SİLİVRİ - HASDAL KITALARI- (49 - 52)

49. Kıta: Süte vurulan mayanın rolü

Yeni kitaplar bulup okuyor, yediği içtiği bu;

Artık ilgilenmiyor başlayıp bitmeyen sorguyla,

Yayılıyor umut eski anıların köklerine...

Kanaldan kurtulmuş ırmak suyu gibi sevinçli.

Canlandırıyor gözünde aldanış anlarını;

Daha iyi anlıyor süte vurulan mayanın rolünü.

Hücrenin demirinden geceye bakıyor;

Halk temiz, ancak düşmanın ırası keskindir:

Diyor ki, bir pencerem var, kanadı demir.

50. Kıta: Tane salkımda olgunlaşır

Kussar kralı Hattusili, dönüp babasına dedi ki;

Bana bir ders ver, ulu Mursili, biz kimiz,

Dün ne idik, yarın ne olacak torunlarımız?

Savaşacaklar evet, zafer taşları dikecekler, evet;

Hatti ülkesi için canlarını verecekler, evet,

Sonra gelen oğullar yeni anıtlar yükseltecek;

Kara tohum çatlar, asma yeşil yaprak açar, evet;

Tane salkımda olgunlaşır, salkım bağlanır...

En iyisi gel, şarap içelim biz Hattu, ne dersin?

51 Kıta: Gel, aynayı görmeye gidelim

Pişmiş tuğlada bir kabartma, ataların izi,

Ekmeğini arar, güvenlik bekleyenler aşk ile.

Taştan taşa geçer batağı, yeni düşünce,

Bizim köklerimiz böyle koymuş meseleyi;

Gösteriyor gökyüzünün kara akıncıları,

Böyledir yasa, insanlığın yenildiği görülmedi.

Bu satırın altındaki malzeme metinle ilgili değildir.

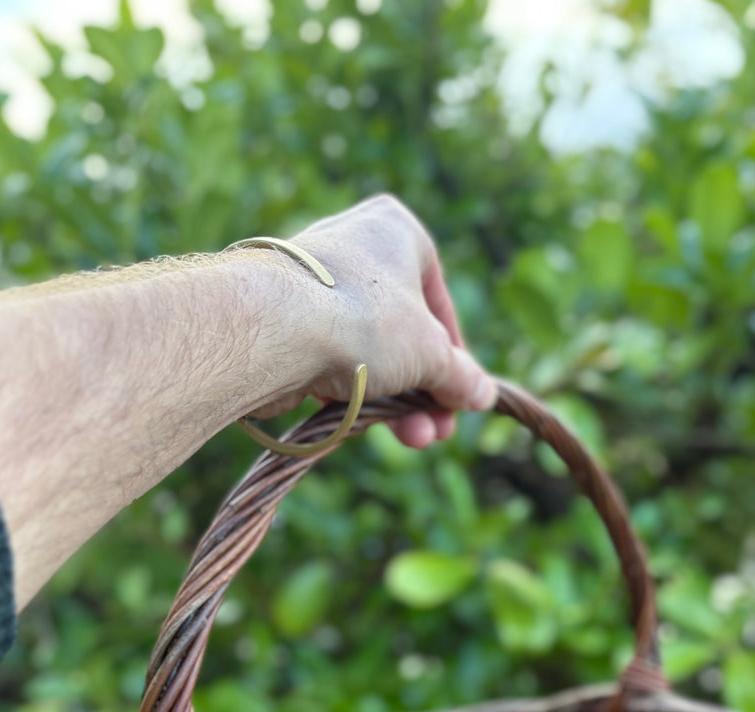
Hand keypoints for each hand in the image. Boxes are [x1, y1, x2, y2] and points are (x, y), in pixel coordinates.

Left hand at [251, 195, 496, 447]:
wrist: (272, 330)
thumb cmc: (364, 322)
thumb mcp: (431, 355)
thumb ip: (460, 377)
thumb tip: (482, 395)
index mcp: (396, 231)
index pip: (438, 302)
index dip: (454, 358)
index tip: (461, 399)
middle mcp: (354, 247)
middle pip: (403, 334)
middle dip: (424, 391)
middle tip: (437, 431)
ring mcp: (316, 285)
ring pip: (368, 353)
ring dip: (394, 401)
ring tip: (411, 438)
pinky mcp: (286, 322)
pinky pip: (333, 361)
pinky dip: (352, 393)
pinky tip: (362, 424)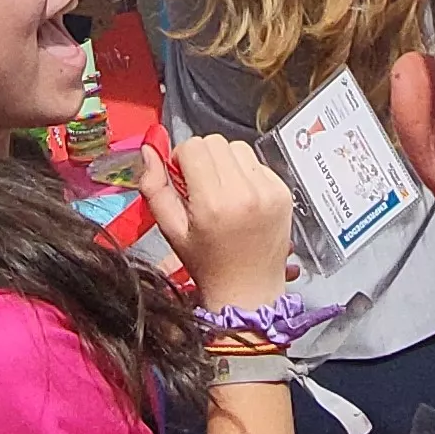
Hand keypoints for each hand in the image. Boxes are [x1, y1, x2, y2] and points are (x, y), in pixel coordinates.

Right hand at [139, 135, 293, 309]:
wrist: (248, 291)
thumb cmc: (207, 265)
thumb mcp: (171, 230)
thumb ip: (154, 187)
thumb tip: (150, 149)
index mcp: (214, 203)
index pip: (194, 146)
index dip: (181, 158)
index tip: (182, 179)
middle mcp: (245, 192)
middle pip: (216, 142)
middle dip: (202, 158)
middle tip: (199, 185)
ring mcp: (269, 191)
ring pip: (239, 148)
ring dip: (225, 162)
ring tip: (221, 192)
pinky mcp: (284, 193)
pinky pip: (258, 163)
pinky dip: (245, 174)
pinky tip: (240, 198)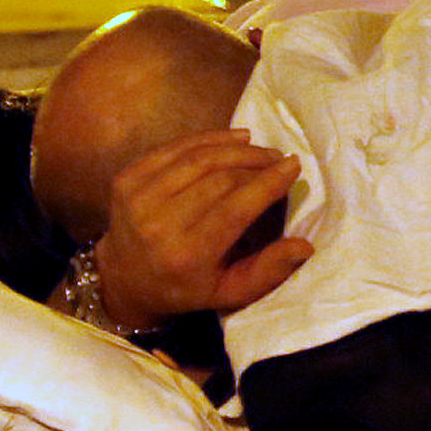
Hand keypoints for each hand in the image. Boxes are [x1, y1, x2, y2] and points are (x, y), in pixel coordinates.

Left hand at [94, 129, 313, 330]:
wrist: (125, 278)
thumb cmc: (186, 288)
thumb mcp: (230, 292)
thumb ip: (268, 271)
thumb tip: (305, 246)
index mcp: (187, 255)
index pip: (235, 208)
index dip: (268, 183)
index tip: (293, 166)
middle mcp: (158, 224)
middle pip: (219, 178)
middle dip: (256, 163)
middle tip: (279, 160)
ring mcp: (137, 197)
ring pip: (199, 158)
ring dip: (236, 148)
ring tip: (260, 149)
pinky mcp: (126, 178)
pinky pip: (174, 148)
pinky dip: (208, 139)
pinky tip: (233, 138)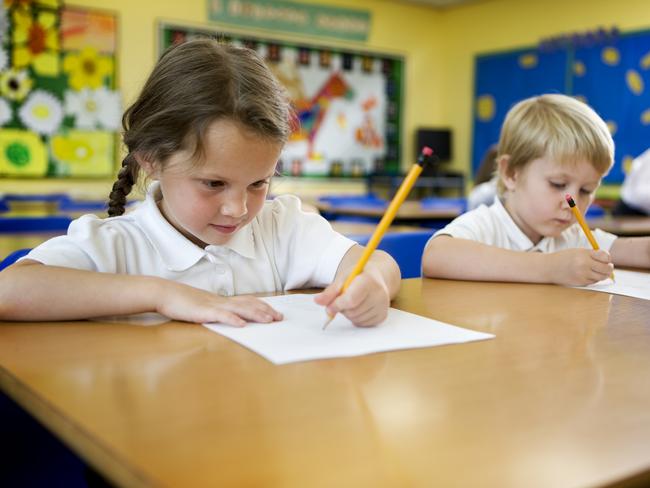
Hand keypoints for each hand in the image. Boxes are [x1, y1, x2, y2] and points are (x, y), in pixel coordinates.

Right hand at [156, 281, 282, 325]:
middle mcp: (221, 301)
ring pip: (239, 309)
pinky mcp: (203, 312)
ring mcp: (213, 305)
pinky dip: (232, 319)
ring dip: (255, 314)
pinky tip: (242, 325)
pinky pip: (220, 315)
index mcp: (222, 300)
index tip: (275, 313)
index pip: (247, 301)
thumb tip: (231, 318)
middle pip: (248, 304)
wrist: (165, 293)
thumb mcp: (204, 306)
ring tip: (268, 320)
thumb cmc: (183, 301)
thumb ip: (217, 311)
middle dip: (265, 311)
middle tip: (279, 318)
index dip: (262, 306)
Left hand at [314, 272, 389, 326]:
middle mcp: (380, 294)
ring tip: (352, 302)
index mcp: (369, 280)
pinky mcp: (382, 316)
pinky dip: (356, 319)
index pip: (351, 299)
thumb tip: (317, 301)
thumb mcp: (343, 279)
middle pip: (352, 311)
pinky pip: (362, 324)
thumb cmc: (357, 277)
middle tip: (343, 299)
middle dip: (342, 308)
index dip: (337, 305)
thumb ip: (330, 291)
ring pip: (356, 319)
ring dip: (348, 314)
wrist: (375, 278)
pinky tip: (359, 308)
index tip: (329, 307)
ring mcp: (383, 306)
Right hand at [548, 248, 613, 285]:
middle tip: (608, 266)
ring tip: (597, 270)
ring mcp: (582, 275)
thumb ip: (592, 255)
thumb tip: (608, 261)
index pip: (605, 256)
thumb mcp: (578, 251)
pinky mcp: (580, 283)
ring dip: (602, 274)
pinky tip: (586, 275)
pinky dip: (593, 278)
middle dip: (609, 268)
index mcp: (584, 254)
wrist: (549, 267)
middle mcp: (584, 265)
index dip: (607, 258)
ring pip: (602, 277)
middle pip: (606, 268)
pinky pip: (593, 281)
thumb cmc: (564, 258)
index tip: (605, 259)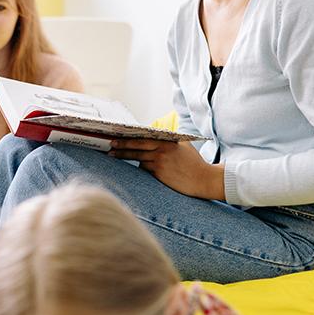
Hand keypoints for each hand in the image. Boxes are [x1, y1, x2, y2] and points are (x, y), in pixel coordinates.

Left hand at [108, 139, 224, 199]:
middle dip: (121, 147)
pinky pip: (145, 170)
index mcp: (167, 141)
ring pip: (138, 159)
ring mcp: (160, 162)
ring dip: (126, 157)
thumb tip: (155, 135)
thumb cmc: (194, 163)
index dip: (129, 137)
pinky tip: (137, 167)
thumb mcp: (183, 146)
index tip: (117, 136)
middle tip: (110, 146)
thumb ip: (169, 141)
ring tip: (113, 155)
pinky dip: (141, 168)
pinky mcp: (159, 174)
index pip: (143, 138)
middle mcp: (162, 150)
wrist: (203, 179)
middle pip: (136, 147)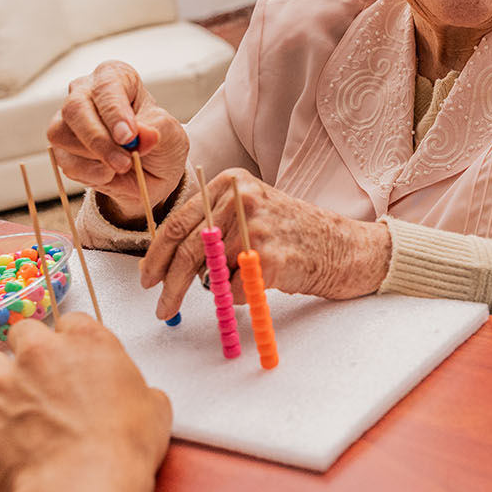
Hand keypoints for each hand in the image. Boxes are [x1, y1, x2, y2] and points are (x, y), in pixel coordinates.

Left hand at [0, 313, 170, 491]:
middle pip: (25, 332)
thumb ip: (134, 387)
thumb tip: (135, 399)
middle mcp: (42, 352)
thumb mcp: (153, 406)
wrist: (84, 484)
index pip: (70, 321)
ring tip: (19, 409)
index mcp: (87, 341)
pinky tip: (7, 444)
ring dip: (3, 382)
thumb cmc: (121, 448)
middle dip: (30, 352)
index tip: (73, 358)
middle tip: (42, 378)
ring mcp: (4, 383)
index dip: (71, 341)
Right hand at [47, 61, 188, 224]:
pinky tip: (110, 173)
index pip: (107, 86)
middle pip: (75, 108)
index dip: (114, 112)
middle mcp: (85, 92)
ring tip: (124, 165)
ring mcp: (67, 120)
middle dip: (100, 140)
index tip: (128, 137)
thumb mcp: (171, 133)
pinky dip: (90, 174)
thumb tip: (141, 133)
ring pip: (62, 135)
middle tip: (125, 162)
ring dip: (96, 158)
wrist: (152, 171)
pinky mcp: (60, 148)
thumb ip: (157, 129)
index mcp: (115, 77)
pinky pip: (65, 162)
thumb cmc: (159, 141)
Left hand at [138, 168, 391, 319]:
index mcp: (230, 183)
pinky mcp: (269, 256)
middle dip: (169, 284)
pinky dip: (243, 296)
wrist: (343, 246)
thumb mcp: (250, 211)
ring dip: (215, 289)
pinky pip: (235, 289)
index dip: (157, 255)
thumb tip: (167, 260)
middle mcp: (241, 199)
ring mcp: (256, 226)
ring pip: (210, 272)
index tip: (148, 278)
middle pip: (187, 249)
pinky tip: (265, 282)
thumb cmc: (292, 233)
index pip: (178, 222)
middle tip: (161, 308)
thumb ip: (212, 225)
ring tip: (241, 283)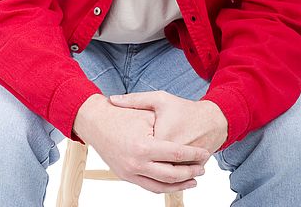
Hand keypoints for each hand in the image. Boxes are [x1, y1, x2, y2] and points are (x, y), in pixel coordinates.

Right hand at [73, 93, 209, 193]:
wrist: (95, 122)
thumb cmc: (122, 114)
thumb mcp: (147, 113)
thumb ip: (165, 127)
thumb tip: (187, 139)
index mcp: (143, 147)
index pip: (176, 155)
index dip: (193, 155)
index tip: (205, 153)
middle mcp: (136, 164)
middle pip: (171, 175)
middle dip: (190, 173)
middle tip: (202, 169)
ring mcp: (129, 173)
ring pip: (160, 186)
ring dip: (178, 185)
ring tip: (193, 181)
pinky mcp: (124, 176)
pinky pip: (147, 186)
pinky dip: (163, 186)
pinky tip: (174, 182)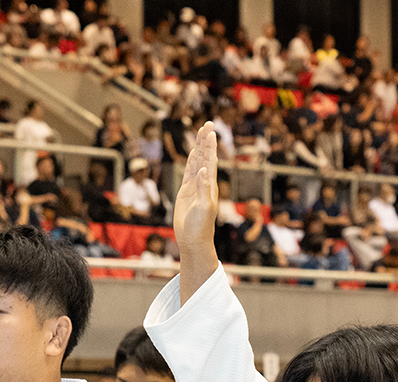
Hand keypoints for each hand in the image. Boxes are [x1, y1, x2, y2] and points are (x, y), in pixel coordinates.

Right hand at [173, 121, 217, 253]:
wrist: (193, 240)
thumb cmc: (200, 227)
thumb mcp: (203, 208)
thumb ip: (203, 189)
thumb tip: (204, 170)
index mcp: (210, 185)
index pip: (211, 161)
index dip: (210, 146)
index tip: (211, 131)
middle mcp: (204, 183)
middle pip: (205, 157)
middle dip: (206, 141)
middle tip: (208, 123)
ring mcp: (195, 187)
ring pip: (197, 162)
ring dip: (199, 148)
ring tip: (201, 133)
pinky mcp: (186, 192)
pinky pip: (189, 173)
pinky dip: (192, 162)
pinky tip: (194, 154)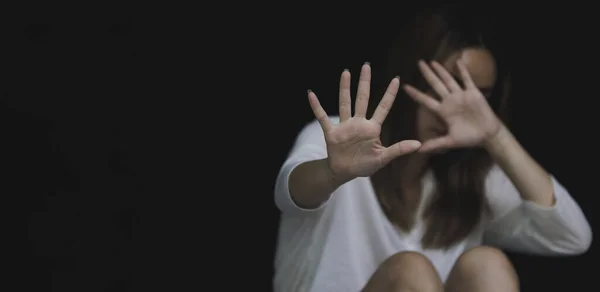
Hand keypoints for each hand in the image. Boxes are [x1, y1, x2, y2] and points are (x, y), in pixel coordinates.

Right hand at [308, 63, 421, 181]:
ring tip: (345, 72)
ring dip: (344, 88)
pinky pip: (322, 117)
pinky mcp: (331, 132)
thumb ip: (398, 149)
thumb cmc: (364, 165)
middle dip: (364, 82)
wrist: (344, 173)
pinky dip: (316, 107)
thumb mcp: (383, 158)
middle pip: (362, 99)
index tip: (397, 79)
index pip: (383, 108)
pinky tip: (311, 94)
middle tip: (366, 65)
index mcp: (372, 128)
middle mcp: (358, 123)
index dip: (390, 94)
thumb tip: (418, 144)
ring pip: (344, 103)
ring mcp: (344, 126)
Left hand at [403, 60, 501, 152]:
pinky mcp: (473, 93)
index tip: (405, 87)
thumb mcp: (450, 141)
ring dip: (441, 70)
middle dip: (427, 74)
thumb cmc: (469, 138)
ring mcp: (461, 96)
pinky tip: (458, 61)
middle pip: (435, 85)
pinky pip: (467, 80)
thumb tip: (419, 150)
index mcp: (442, 111)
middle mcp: (449, 101)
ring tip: (433, 61)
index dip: (416, 94)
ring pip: (448, 80)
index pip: (425, 100)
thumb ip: (435, 144)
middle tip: (419, 63)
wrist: (488, 135)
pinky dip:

Göktanrı'nın Cehennem'i, Cennet'i yok.

Tanrılar işin şakası, elbet ölümsüzdür ölümlü;

Gel, aynayı görmeye gidelim, gidelim mi?

52 Kıta: Askeri Testisler Antlaşması

Hükümet tutamıyor elini, belini, dilini,

Kararlar gizli antlaşmaların batağına gömülü;

Ele geçirmiş düşman Yalova Havaalanını,

Kaymakamı kimse takmıyor, Menderes var ya,

İnip kalkıyor düşman uçakları Atatürk pistine.

Otuz iki milyon kilometre kare vatan pestili;

Bak şu sınıf karakterine ki, kızını metres veriyor.

NATO adlı kitaptan okuyun isterseniz;

Bir fahişe vesikası, Askeri Testisler Antlaşması.